TASK INSTRUCTIONS:
Scan the records below for the line with "left hip: (723, 353)" and the line with "left ankle: (629, 414)". Repeat those two lines and every line between them exactly, and nothing else.

DATA SUPPLIED:
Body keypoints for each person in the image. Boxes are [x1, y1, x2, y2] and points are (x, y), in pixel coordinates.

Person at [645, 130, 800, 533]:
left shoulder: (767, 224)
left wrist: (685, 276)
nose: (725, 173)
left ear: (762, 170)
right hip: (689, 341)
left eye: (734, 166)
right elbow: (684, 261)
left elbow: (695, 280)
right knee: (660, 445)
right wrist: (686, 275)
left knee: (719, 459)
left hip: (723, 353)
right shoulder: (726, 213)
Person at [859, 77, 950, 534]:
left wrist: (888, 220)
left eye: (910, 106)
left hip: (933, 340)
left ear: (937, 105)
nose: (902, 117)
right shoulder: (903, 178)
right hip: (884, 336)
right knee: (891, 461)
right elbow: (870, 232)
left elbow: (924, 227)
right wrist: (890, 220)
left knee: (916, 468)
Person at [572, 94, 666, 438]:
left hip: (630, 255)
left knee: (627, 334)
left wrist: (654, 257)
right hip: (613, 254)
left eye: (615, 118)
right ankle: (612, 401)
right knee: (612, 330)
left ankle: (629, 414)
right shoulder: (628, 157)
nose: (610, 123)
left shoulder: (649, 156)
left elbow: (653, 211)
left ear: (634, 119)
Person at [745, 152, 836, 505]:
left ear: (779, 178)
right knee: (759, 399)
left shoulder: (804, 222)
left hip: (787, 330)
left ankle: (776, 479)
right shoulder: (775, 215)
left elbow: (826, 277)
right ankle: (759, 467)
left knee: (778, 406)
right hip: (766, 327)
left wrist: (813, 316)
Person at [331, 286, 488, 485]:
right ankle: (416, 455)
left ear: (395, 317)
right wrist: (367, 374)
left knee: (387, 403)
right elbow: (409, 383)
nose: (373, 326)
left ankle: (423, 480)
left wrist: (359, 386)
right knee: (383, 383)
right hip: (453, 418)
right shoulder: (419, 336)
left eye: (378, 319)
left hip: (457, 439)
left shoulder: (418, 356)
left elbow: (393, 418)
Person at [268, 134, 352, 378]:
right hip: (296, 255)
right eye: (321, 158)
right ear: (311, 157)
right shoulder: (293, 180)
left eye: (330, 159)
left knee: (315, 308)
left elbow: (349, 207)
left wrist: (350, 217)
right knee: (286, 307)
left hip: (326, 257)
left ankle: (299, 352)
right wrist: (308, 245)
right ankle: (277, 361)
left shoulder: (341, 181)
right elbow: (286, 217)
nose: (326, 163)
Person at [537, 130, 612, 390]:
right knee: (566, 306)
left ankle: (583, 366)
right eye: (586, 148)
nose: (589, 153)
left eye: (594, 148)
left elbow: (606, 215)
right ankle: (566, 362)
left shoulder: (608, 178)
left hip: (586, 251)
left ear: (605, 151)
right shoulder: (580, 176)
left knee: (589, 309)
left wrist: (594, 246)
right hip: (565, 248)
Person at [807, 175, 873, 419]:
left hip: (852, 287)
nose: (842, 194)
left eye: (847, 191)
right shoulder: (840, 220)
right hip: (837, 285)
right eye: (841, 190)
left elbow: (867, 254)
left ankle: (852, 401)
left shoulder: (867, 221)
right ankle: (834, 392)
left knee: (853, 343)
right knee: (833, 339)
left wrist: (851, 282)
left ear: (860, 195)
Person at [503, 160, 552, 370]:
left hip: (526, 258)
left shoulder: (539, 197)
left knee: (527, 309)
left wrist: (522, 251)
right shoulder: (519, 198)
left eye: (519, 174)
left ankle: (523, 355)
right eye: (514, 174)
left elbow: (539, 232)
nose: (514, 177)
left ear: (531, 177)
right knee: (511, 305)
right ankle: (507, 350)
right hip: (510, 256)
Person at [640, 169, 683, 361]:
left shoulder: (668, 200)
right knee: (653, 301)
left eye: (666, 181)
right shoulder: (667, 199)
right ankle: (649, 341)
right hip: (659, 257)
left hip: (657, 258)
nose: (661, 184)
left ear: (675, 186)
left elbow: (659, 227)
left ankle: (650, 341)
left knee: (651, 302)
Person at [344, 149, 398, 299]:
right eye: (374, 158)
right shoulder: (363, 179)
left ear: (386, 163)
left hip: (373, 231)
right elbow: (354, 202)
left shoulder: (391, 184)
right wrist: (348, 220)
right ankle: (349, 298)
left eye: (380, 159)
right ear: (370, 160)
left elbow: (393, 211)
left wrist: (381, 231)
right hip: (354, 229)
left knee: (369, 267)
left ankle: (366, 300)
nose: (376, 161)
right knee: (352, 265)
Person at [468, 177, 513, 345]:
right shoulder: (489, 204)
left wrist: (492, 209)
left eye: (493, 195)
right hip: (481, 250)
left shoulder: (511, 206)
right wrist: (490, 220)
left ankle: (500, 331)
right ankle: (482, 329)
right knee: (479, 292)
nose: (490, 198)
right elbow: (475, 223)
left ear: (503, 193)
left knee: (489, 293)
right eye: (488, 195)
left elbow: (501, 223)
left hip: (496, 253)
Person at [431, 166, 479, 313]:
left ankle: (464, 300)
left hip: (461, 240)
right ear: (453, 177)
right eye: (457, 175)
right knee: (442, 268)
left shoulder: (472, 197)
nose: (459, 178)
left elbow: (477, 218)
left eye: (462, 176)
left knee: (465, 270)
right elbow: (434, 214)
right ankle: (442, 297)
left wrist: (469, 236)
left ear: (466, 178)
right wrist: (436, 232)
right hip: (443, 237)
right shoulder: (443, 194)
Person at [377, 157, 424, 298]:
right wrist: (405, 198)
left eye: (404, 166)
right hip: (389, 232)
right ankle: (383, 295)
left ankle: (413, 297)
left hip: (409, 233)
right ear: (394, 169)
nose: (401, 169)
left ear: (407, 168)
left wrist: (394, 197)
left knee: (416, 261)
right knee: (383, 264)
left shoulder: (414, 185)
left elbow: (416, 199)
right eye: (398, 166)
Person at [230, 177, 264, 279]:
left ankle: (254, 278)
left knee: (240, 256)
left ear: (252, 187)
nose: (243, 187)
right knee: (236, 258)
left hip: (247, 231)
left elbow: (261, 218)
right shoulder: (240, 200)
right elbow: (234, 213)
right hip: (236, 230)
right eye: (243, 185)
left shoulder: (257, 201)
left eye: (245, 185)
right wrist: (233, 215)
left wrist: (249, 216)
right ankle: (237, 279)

SOLUTION TO THIS EXERCISE:
left hip: (723, 353)
right shoulder: (726, 213)
Person at [859, 77, 950, 534]:
left wrist: (888, 220)
left eye: (910, 106)
left hip: (933, 340)
left ear: (937, 105)
nose: (902, 117)
right shoulder: (903, 178)
right hip: (884, 336)
right knee: (891, 461)
right elbow: (870, 232)
left elbow: (924, 227)
right wrist: (890, 220)
left knee: (916, 468)
Person at [572, 94, 666, 438]:
left hip: (630, 255)
left knee: (627, 334)
left wrist: (654, 257)
right hip: (613, 254)
left eye: (615, 118)
right ankle: (612, 401)
right knee: (612, 330)
left ankle: (629, 414)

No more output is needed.